Given task 1 -
In the passage on sacred places, what did the Jews construct in the temple to symbolize God's holy presence?
Given task 2 -
Name each writer whose views the passage on sacred places cites.
Given task 3 -
Write the next part of the passage on sacred places, picking up after its final sentence.

These distinctions go all the way to architecture. God is omnipresent – everywhere – but everything and everywhere is not holy in a fallen world. God’s presence is more vivified in particular places, less so in others. The Jews symbolized this in constructing the Holy of Holies in the temple. This sacred place vivified God’s holy presence. It was supposed to vivify holiness in believers. For centuries the church erected these kinds of sacred places, distinct settings necessary for shaping deep desires for holiness. People still experience this when visiting older cathedrals. They become reflective, solemn.

These sacred places took a backseat beginning in the European Reformation. According to McGilchrist, the Reformers “were keen to do away with the concrete instantiations of holiness in any one place or object.” Reacting to Roman formalism, the Reformers said the church existed literally everywhere, so “actual churches became less significant: every place was as good as any other in which to hold a service. The force of this was that every place was as holy as any other, provided the word of God could be proclaimed there, which by definition it could.”

Preaching is important, but as the sermon replaced the Eucharist as centerpiece of the service, “sacred centres gave way to centres of attention,” writes American art historian Joseph Koerner.3 He was referring to the physical layout of churches. The focus was no longer the altar and the sacraments, but the pulpit and the sermon. Spiritual formation became nothing more than information, writes Calvin College professor James K. A. Smith. And that information isn’t usually dispensed until midway through the service.

I recently observed this while visiting a well-known church in a major U.S. city. It met in a theater, offering several weekend services. I arrived early for the 10:00am service, having been told that over 2,000 people attend, filling every theater seat. That proved unnecessary. At 10:00am less than 50 people had moseyed in. By 10:15 a couple hundred had made it. By 10:30 the theater was nearly full – just in time for the sermon.

Dataset content -

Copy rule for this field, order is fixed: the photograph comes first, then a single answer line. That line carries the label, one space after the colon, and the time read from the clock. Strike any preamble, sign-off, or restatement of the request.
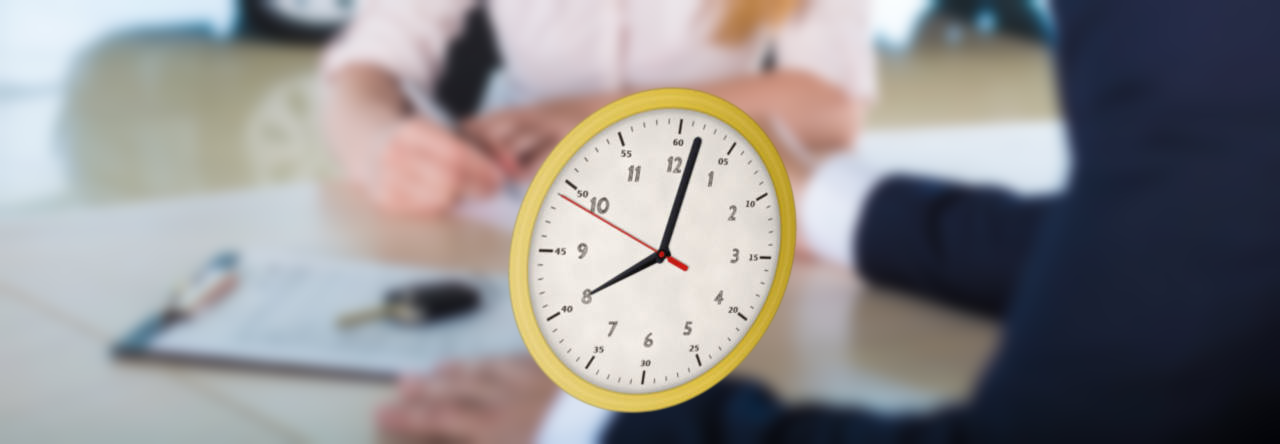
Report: 8:01:49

Answer 1 -
The Holy of Holies.

Answer 2 -
McGilchrist; Joseph Koerner; James K. A. Smith

Answer 3 -
Can you imagine arriving 30 minutes late for an important business meeting? “If everything and everywhere is holy,” McGilchrist writes, “then nothing and nowhere is holy.” When there are no distinctive worship settings – if a gym or theater is as good as a sanctuary – worship becomes secondary. The service becomes a series of songs serving as warm-up for the sermon. That’s why so many show up so late.

It’s also why so many show up so infrequently. Amy O’Leary reports in the New York Times about new churches meeting in art galleries, yoga studios, business incubators, coffee shops, and movie theaters. They’re “part of a wave of experimentation around the country by evangelicals to reinvent ‘church’ in an increasingly secular culture.”4 These churches are popping up “as the megachurch boom of recent decades, with stadium seating for huge crowds, faces strong headwinds.” These headwinds are leading younger evangelicals to downsize (a good idea) but deemphasize sacred places. These moves draw younger people, but do they develop desires for holiness? The jury is out.

One church reports enthusiastic crowds but an annual turnover rate of nearly 40 percent. Is that what holiness looks like? According to another study, published in 2005 in The Journal for the Scientific Study of Religion by sociologists C. Kirk Hadaway and Penny Long Marler, attendance at these churches is sporadic. Though members report being happy with these kinds of churches, is infrequent attendance a mark of holiness?

We’d do well to tap the wisdom of Winston Churchill. “First we shape our buildings, then they shape us.” If coffeehouses are the shape of things to come, we can reliably forecast the shape of believers’ behaviors. It’s not promising. Granted, building a sanctuary is beyond the means of most new churches. But there are other ways to skin this cat. Some church plants, Anglican for example, rent existing churches and meet on Sunday afternoon or evening. It can be done. But it requires appreciating the role of the built environment, architecture, in building desires for godly living.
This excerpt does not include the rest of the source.